Whenever a line of the material contains the string "about", it should be copied.

STORED DATA >>
╭──

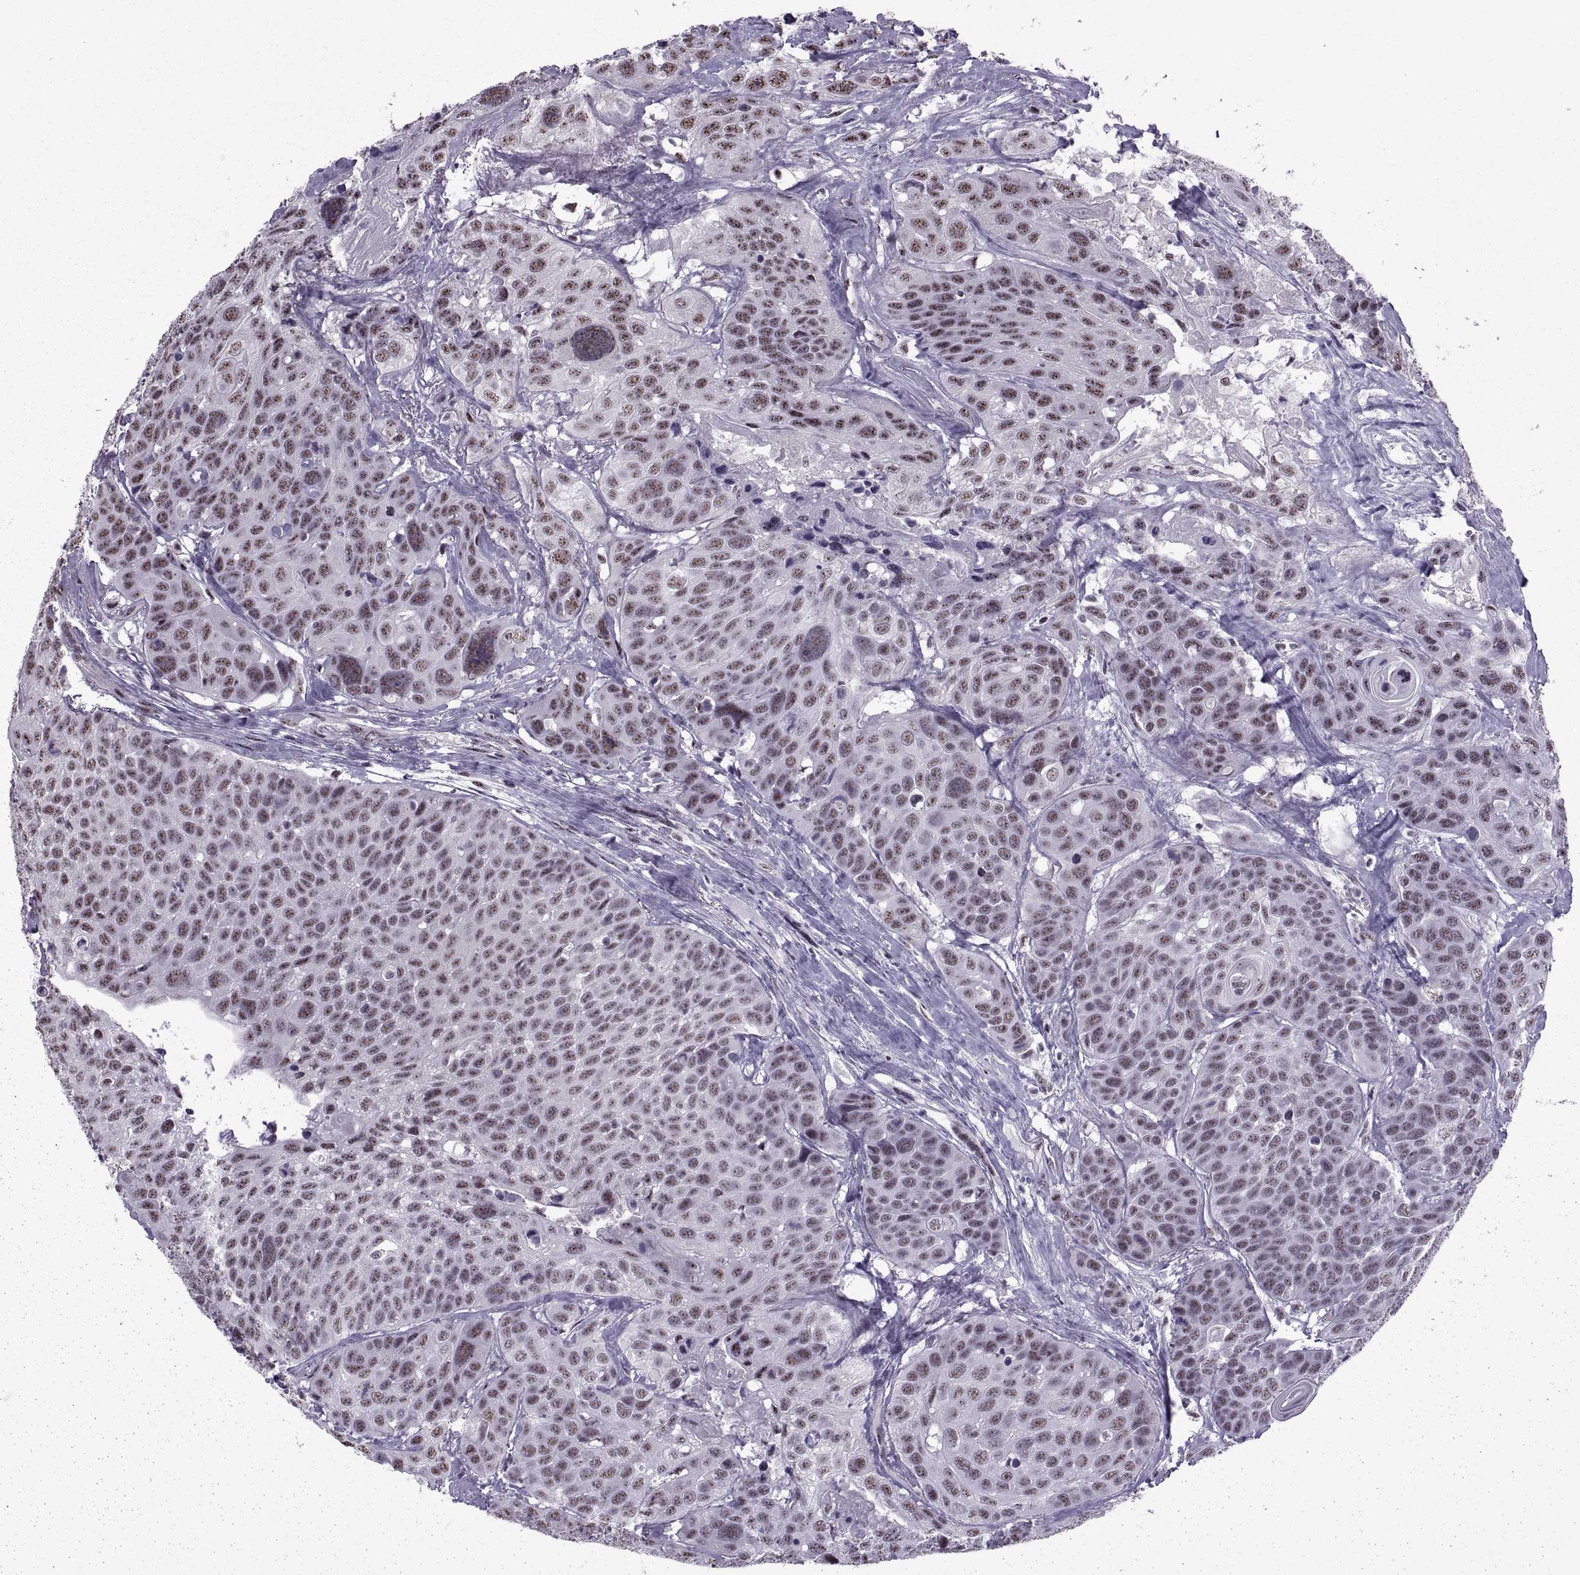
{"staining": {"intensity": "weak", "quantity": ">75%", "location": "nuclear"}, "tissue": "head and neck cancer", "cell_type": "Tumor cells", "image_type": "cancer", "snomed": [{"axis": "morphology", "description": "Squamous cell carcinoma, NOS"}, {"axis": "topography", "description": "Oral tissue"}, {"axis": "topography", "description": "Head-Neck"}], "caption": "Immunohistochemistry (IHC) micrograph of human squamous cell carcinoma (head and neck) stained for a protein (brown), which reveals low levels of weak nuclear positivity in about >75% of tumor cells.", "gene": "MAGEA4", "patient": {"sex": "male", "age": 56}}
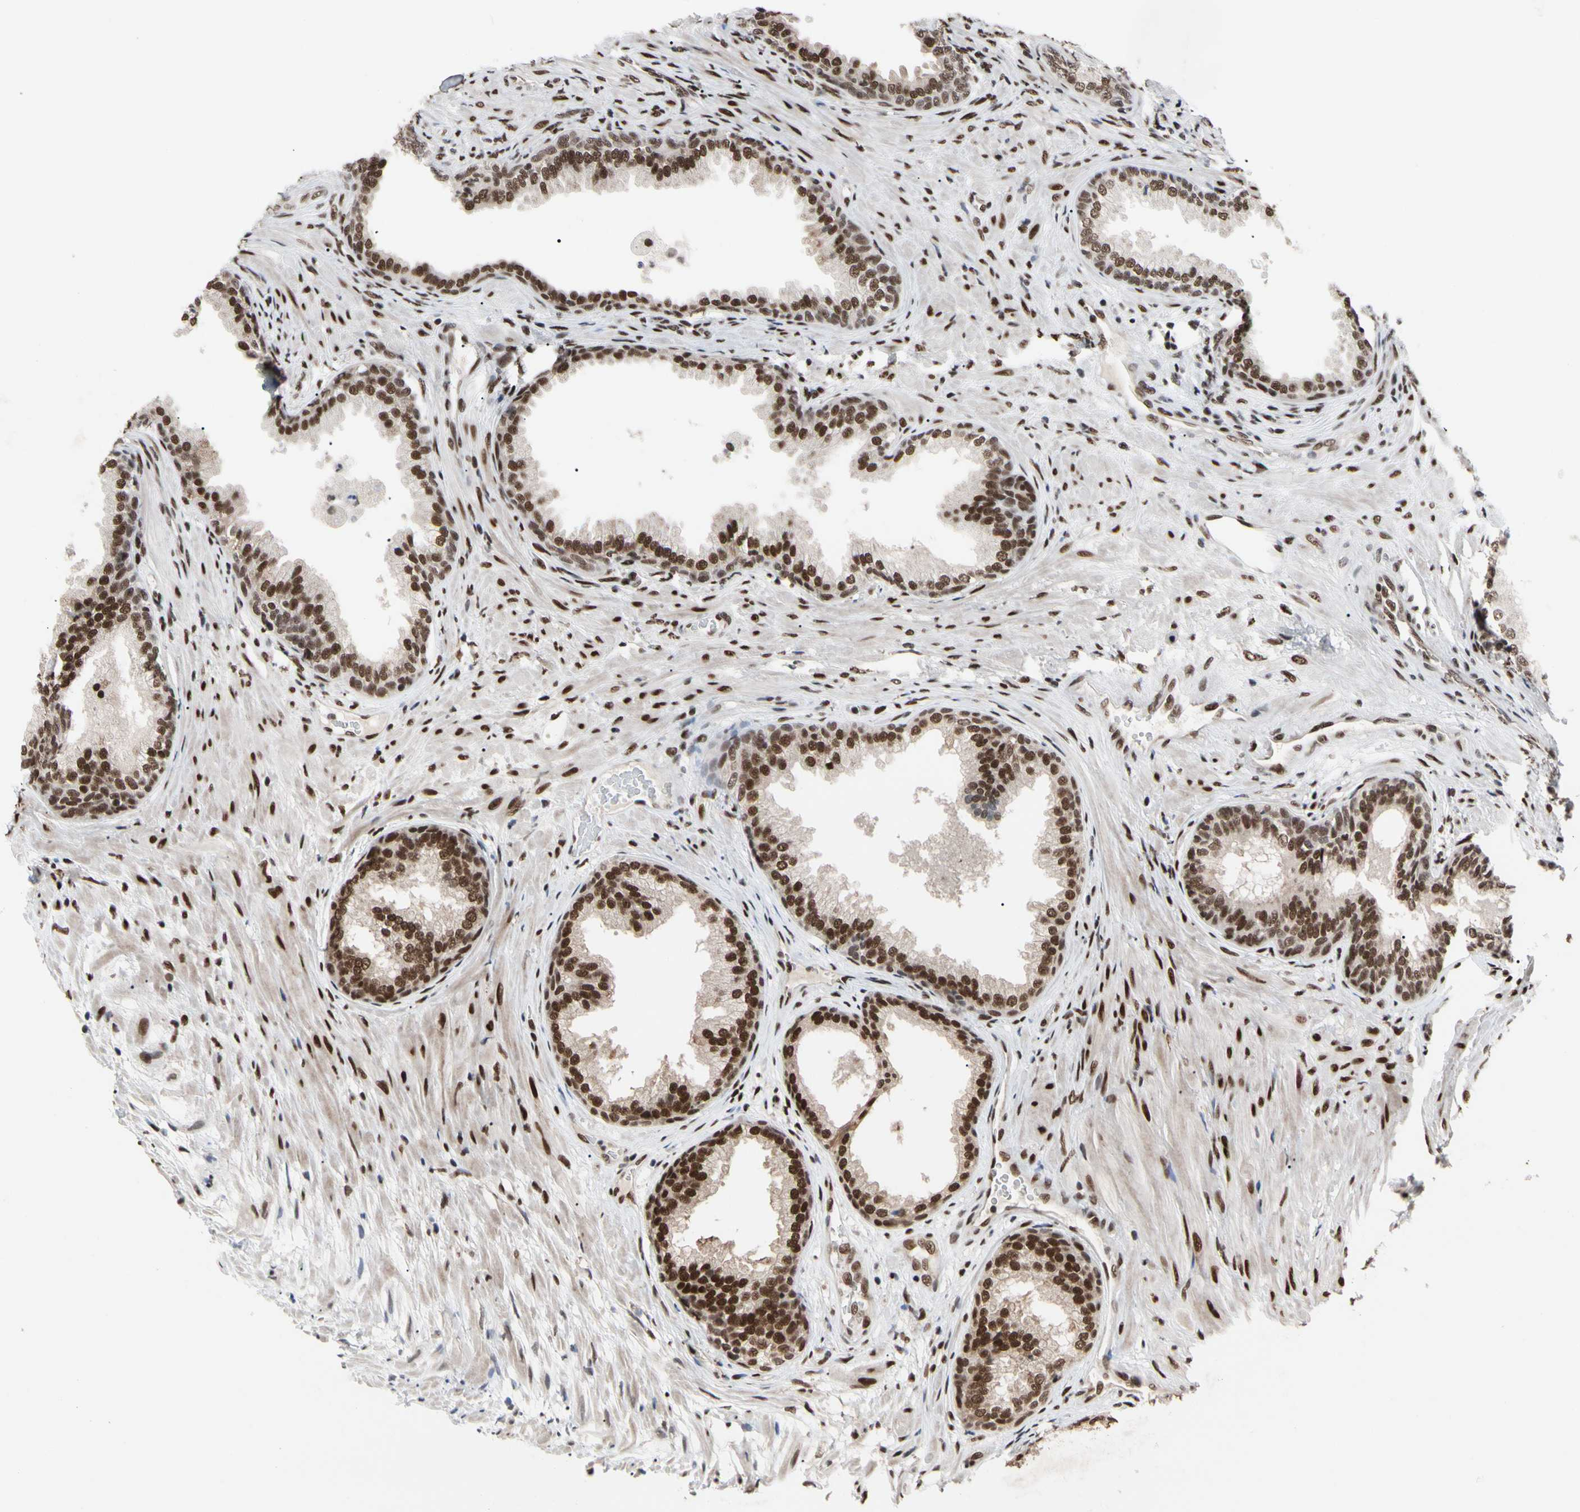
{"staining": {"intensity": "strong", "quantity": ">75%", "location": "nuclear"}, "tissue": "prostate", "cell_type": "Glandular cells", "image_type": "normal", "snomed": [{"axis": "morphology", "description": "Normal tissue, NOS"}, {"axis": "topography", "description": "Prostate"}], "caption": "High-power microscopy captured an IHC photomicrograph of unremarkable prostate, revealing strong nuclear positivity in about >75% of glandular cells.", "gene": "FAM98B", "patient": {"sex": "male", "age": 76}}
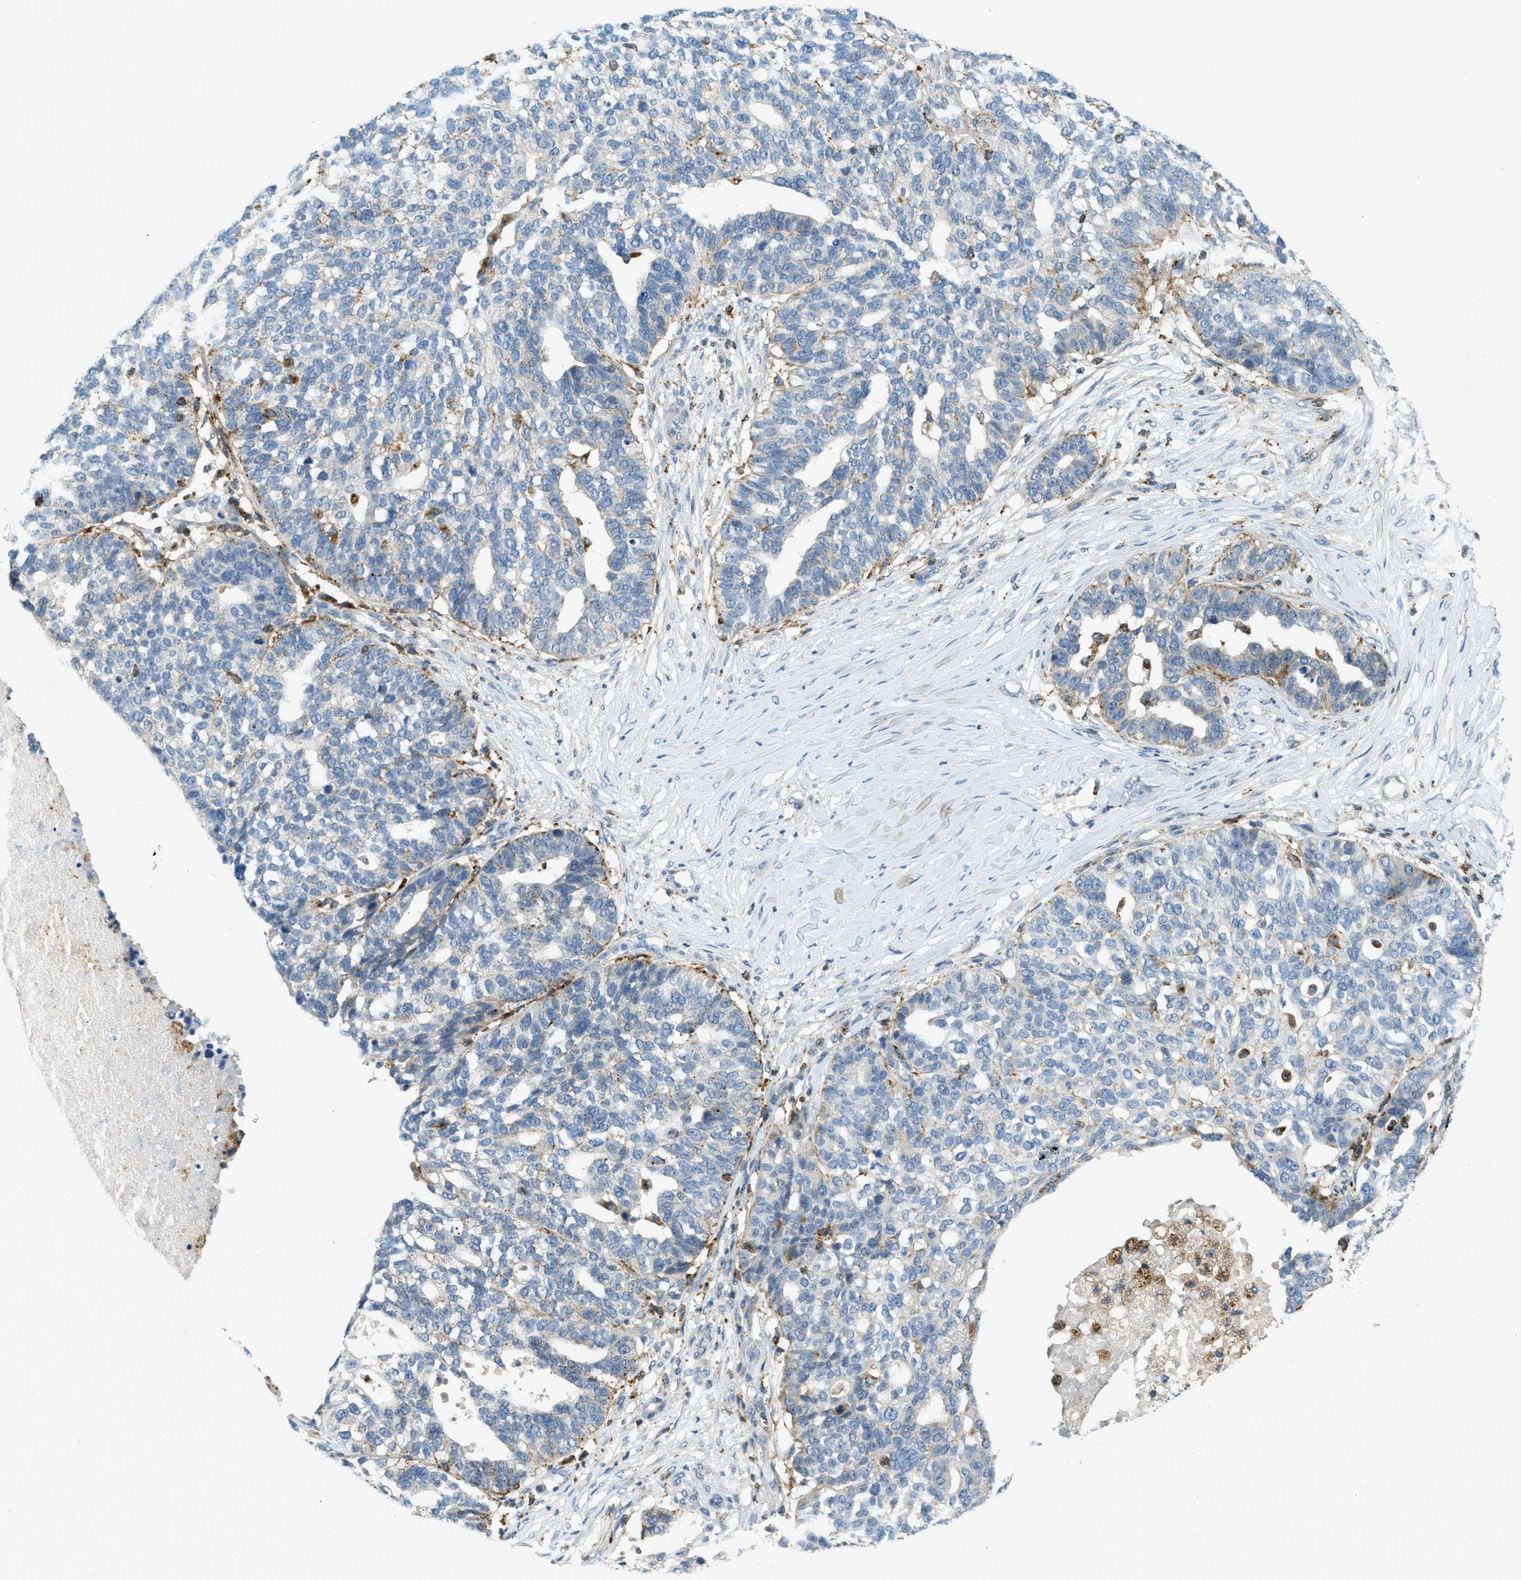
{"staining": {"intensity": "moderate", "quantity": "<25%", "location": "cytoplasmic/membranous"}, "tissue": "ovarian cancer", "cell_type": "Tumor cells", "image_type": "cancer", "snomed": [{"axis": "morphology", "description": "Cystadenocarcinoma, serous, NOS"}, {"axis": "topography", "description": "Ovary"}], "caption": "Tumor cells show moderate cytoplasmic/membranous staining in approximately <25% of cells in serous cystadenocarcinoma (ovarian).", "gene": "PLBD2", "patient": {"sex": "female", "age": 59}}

╰──

TASK RESULT >>
{"staining": {"intensity": "weak", "quantity": ">75%", "location": "nuclear"}, "tissue": "head and neck cancer", "cell_type": "Tumor cells", "image_type": "cancer", "snomed": [{"axis": "morphology", "description": "Squamous cell carcinoma, NOS"}, {"axis": "topography", "description": "Oral tissue"}, {"axis": "topography", "description": "Head-Neck"}], "caption": "Immunohistochemistry (IHC) micrograph of human squamous cell carcinoma (head and neck) stained for a protein (brown), which reveals low levels of weak nuclear positivity in about >75% of tumor cells.", "gene": "MAGEA4", "patient": {"sex": "male", "age": 56}}
{"staining": {"intensity": "strong", "quantity": ">75%", "location": "nuclear"}, "tissue": "prostate", "cell_type": "Glandular cells", "image_type": "normal", "snomed": [{"axis": "morphology", "description": "Normal tissue, NOS"}, {"axis": "topography", "description": "Prostate"}], "caption": "High-power microscopy captured an IHC photomicrograph of unremarkable prostate, revealing strong nuclear positivity in about >75% of glandular cells.", "gene": "FAM98B", "patient": {"sex": "male", "age": 76}}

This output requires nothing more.